Corporate and tech employees at Amazon won’t have to work in offices full time after coronavirus restrictions are lifted.

The Seattle Times reports the online retail giant said in a company blog post Thursday that those workers can work remotely two days a week. In addition, the employees can work remotely from a domestic location for four full weeks each year.

Amazon’s work policy update follows backlash from some employees to what they interpreted as the expectation they would have to return to the office full time once states reopen.

Some tech companies had launched recruiting campaigns that seemed targeted in part at Amazon workers’ dismay over an end to remote work.

Most Amazon employees will start heading back to offices as soon as local jurisdictions fully reopen — July 1 in Washington state — with the majority of workers in offices by autumn, the company said previously.

Amazon has about 75,000 employees in the greater Seattle area. The company’s new remote-work plan is similar to other large tech companies.

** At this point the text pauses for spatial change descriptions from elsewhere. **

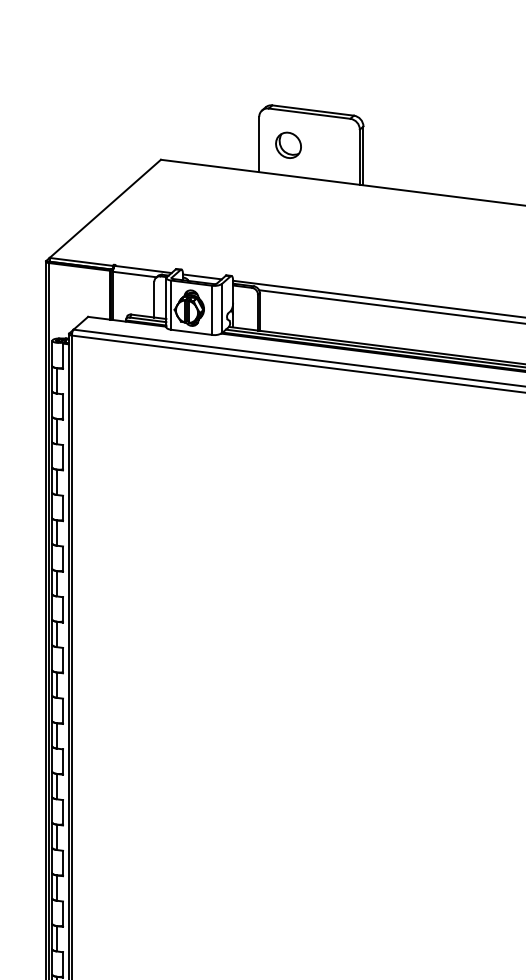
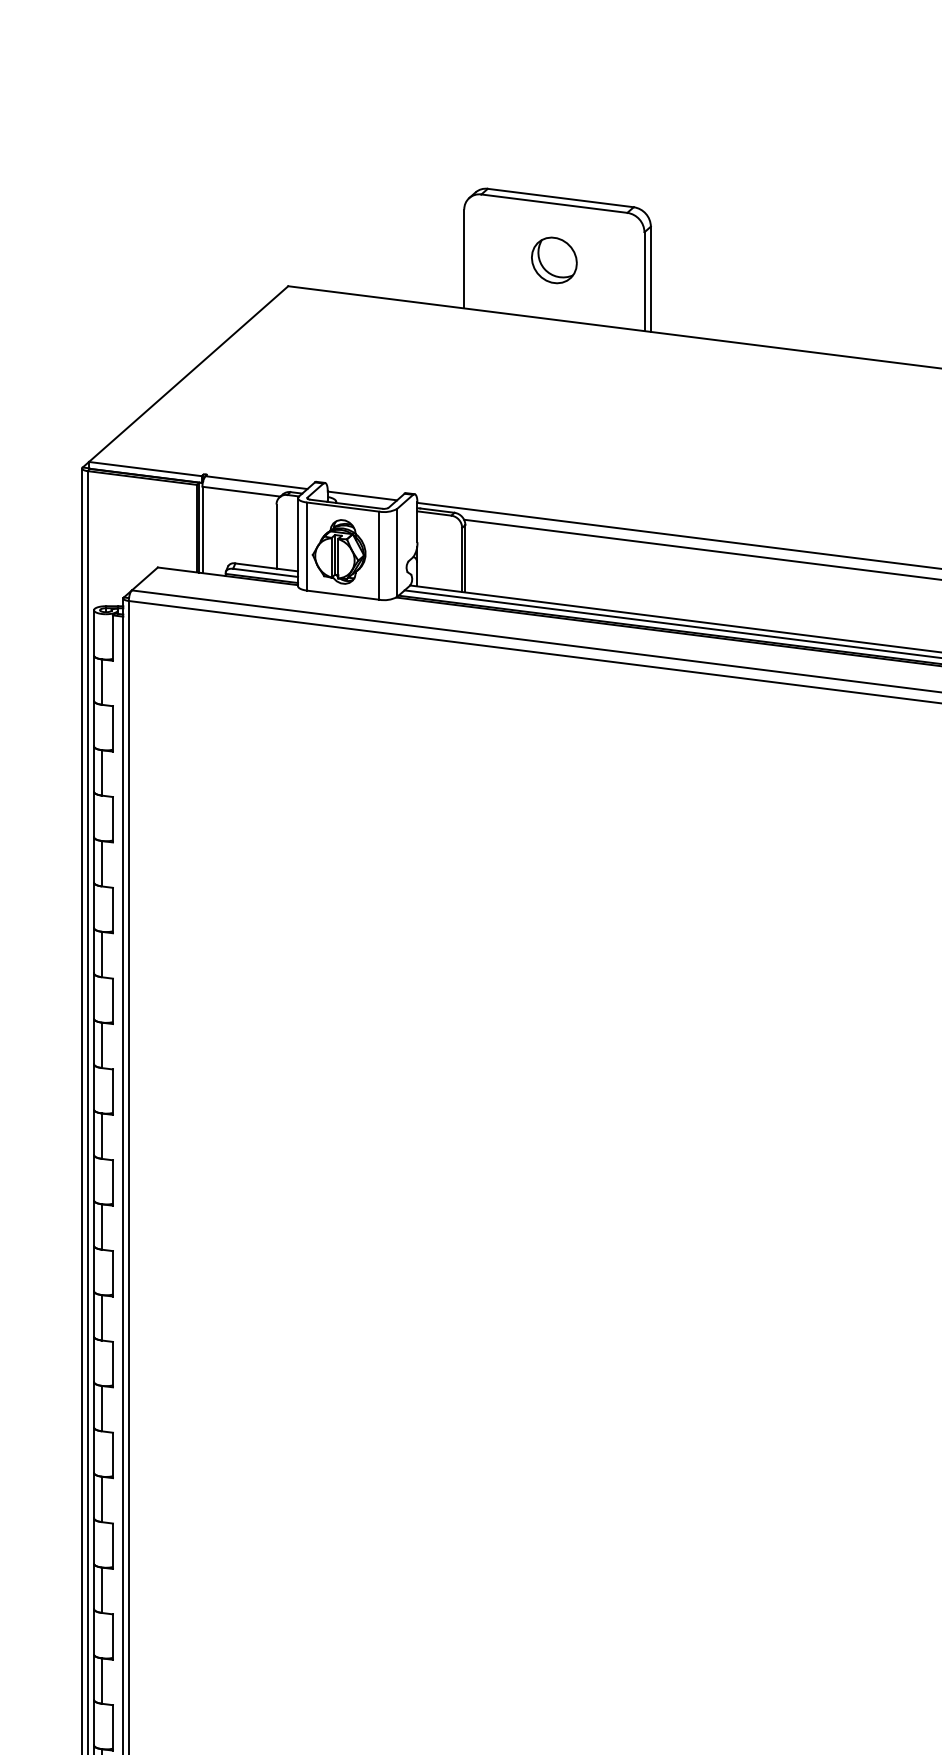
part: (288, 144) -> (554, 258), moved

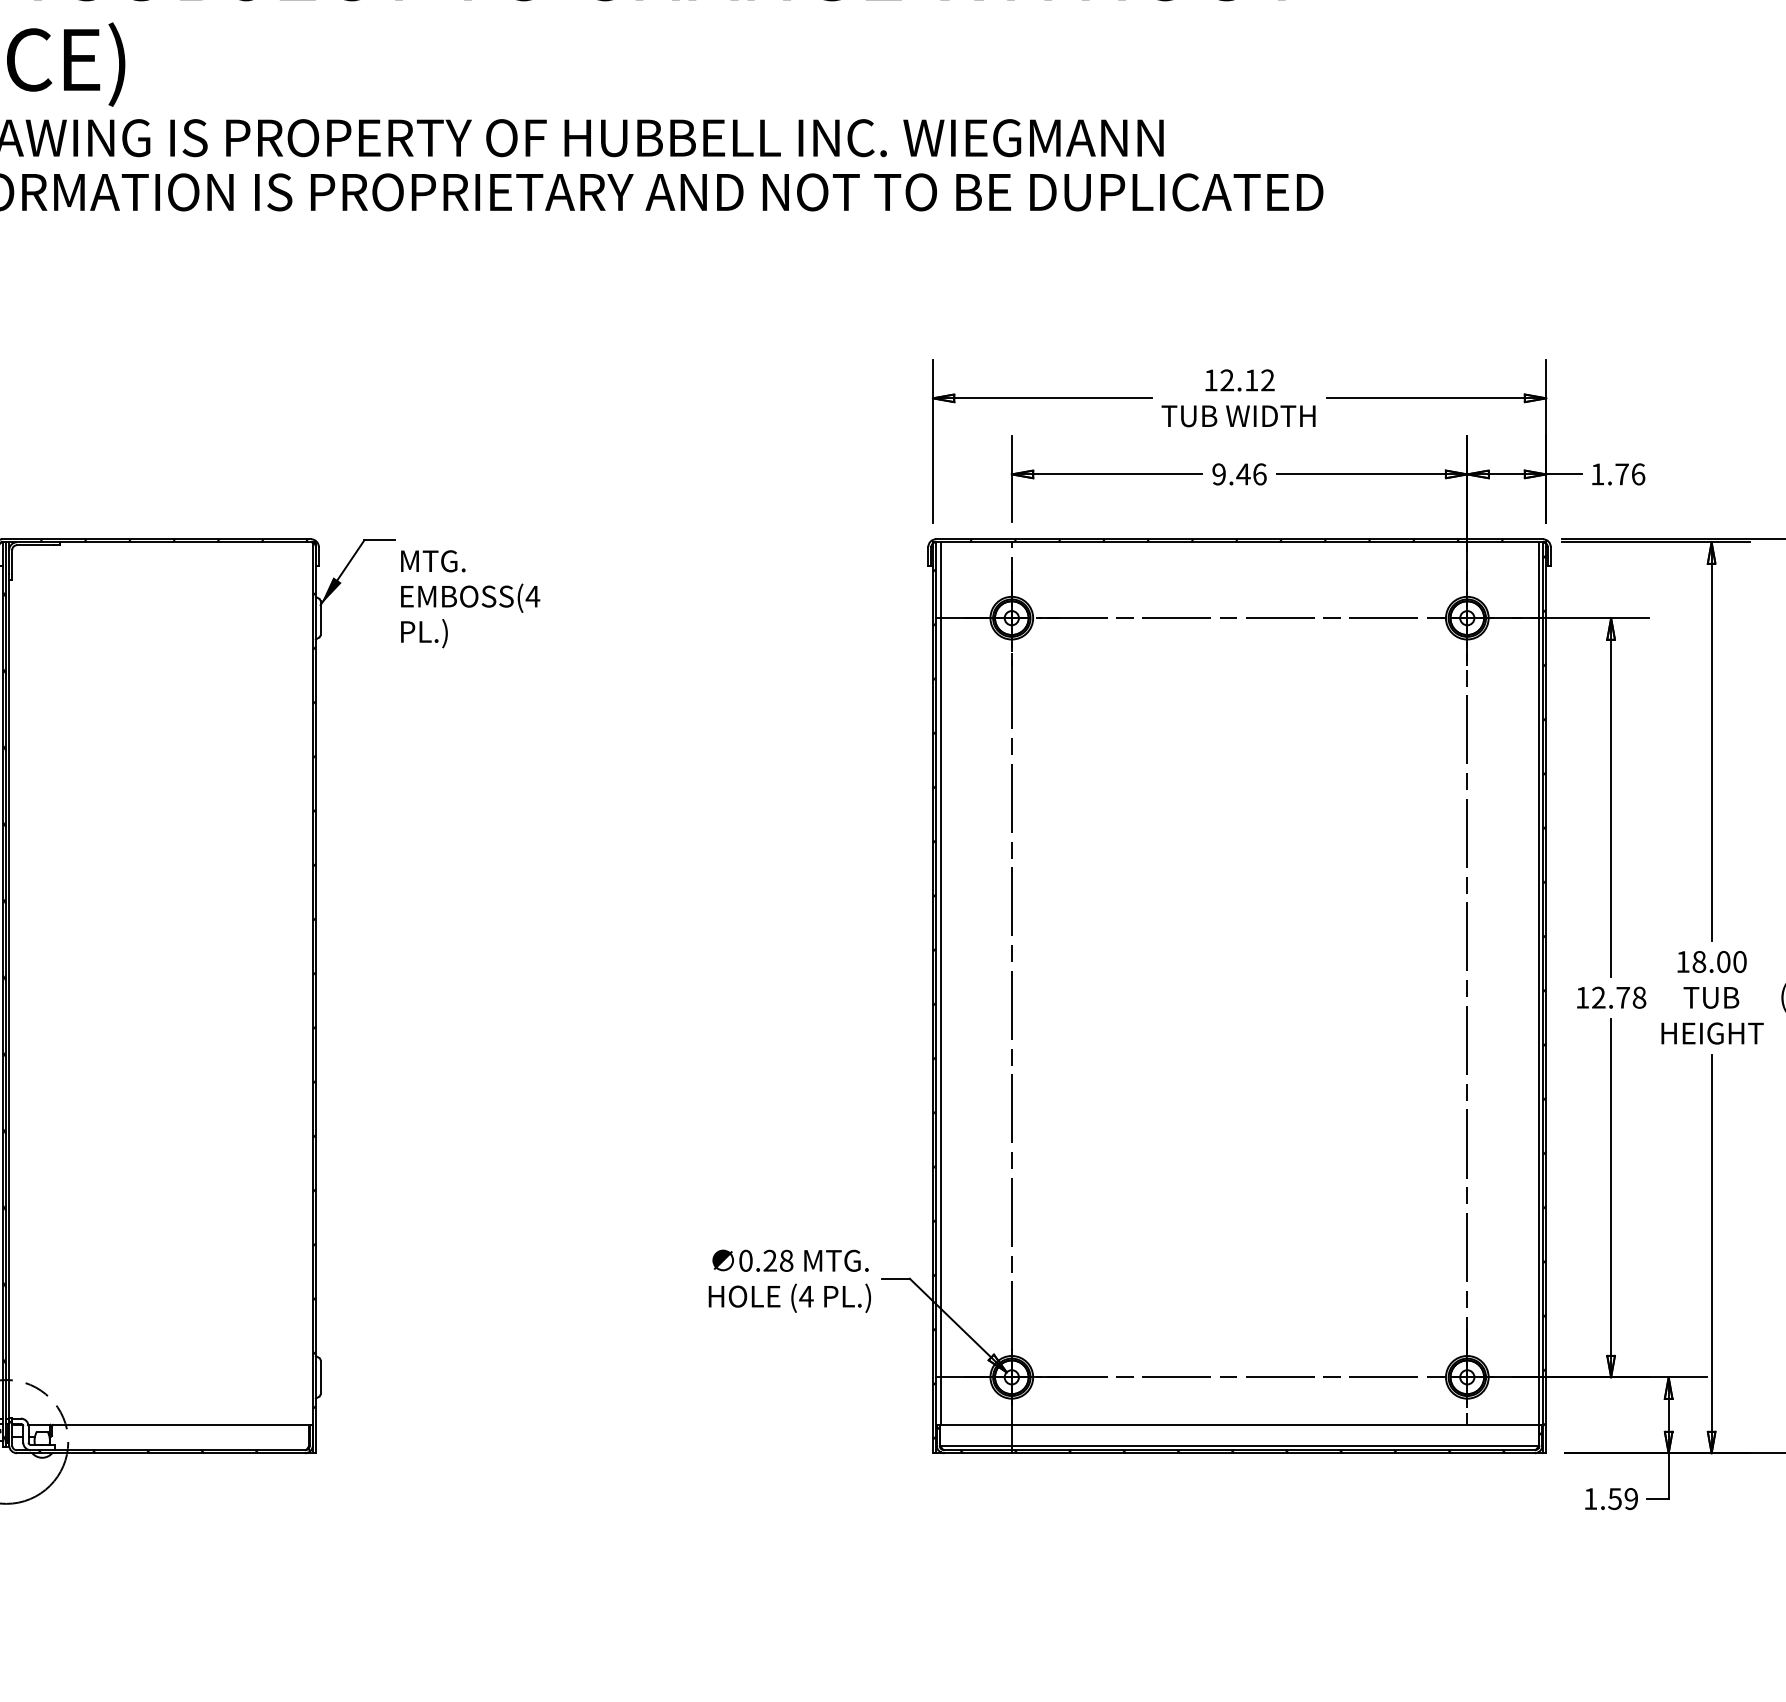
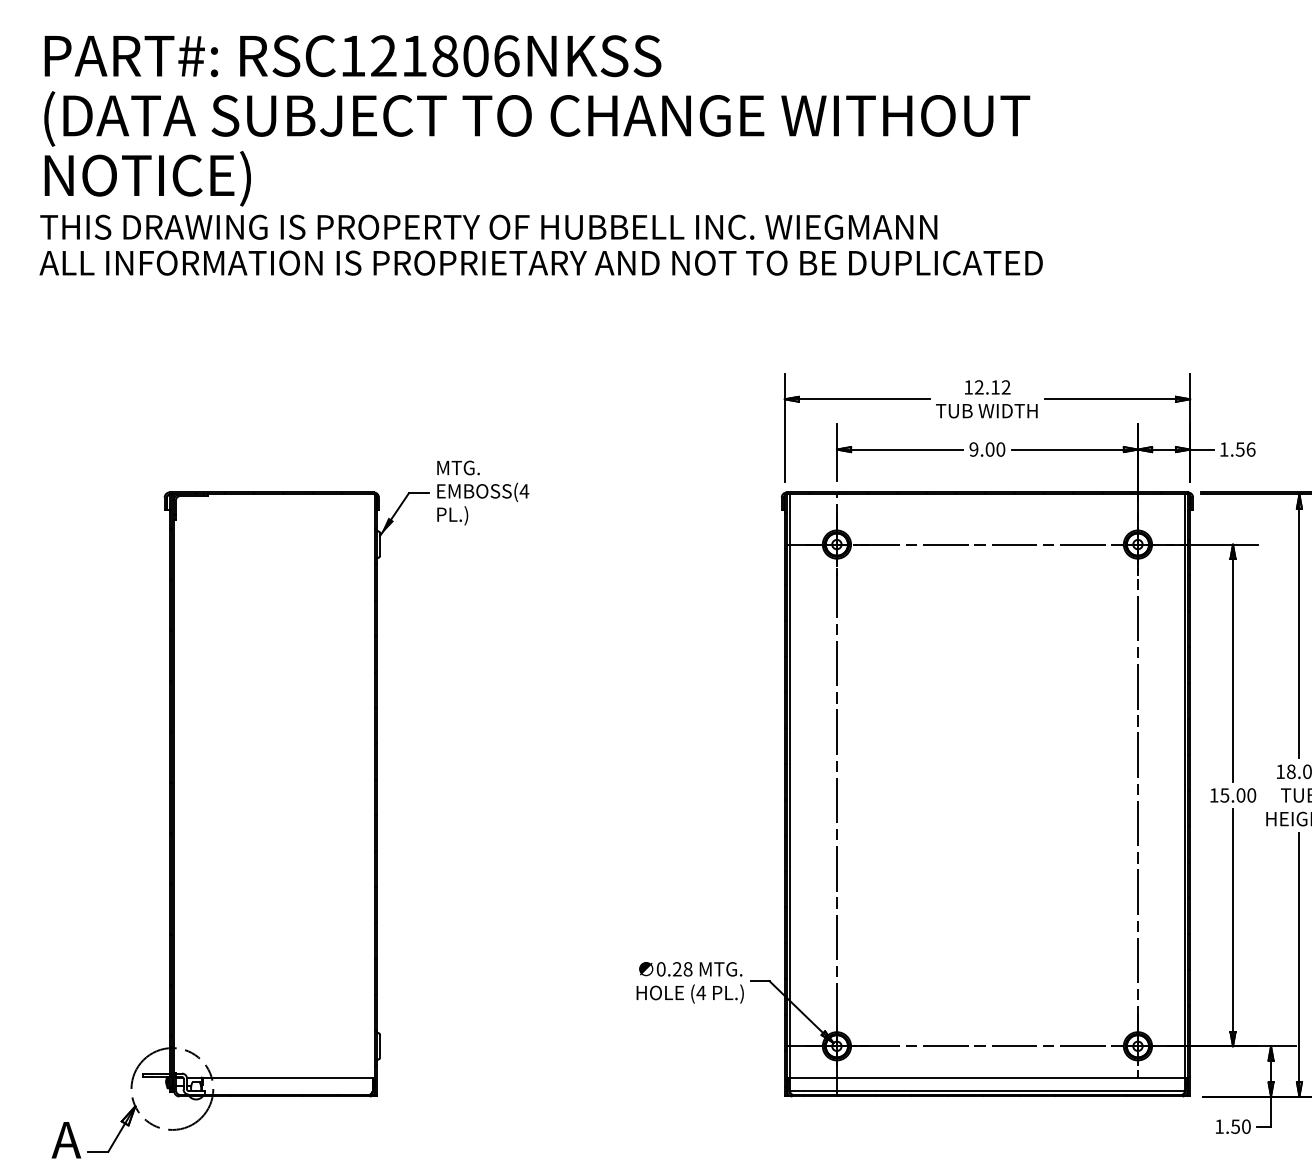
text: (1251, 474) -> (995, 449), 9.46 -> 9.00
text: (1620, 474) -> (1239, 449), 1.76 -> 1.56
text: (470, 598) -> (483, 492), moved
text: (1619, 997) -> (1238, 795), 12.78 -> 15.00
text: (1631, 1498) -> (1246, 1126), 1.59 -> 1.50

Google said last month that it expected roughly 60% of its workforce to come into the office a few days a week, and for 20% to work from home full time. Google also gave all employees the option to work remotely full time four weeks per year. Facebook and Microsoft have both said most workers can choose to stay remote.

Amazon’s new policy could add to the challenges faced by Seattle’s traditional business core. In pre-pandemic times, tens of thousands of Amazon workers commuted into the South Lake Union neighborhood north of downtown every day. Most haven’t returned.

More than 450 downtown retailers, restaurants and other street-level business locations have closed permanently in the 16 months since the pandemic sent office workers home, according to a Downtown Seattle Association survey.

Of the roughly 175,000 people who worked in downtown offices before the pandemic, 80% continue to work remotely, according to association data.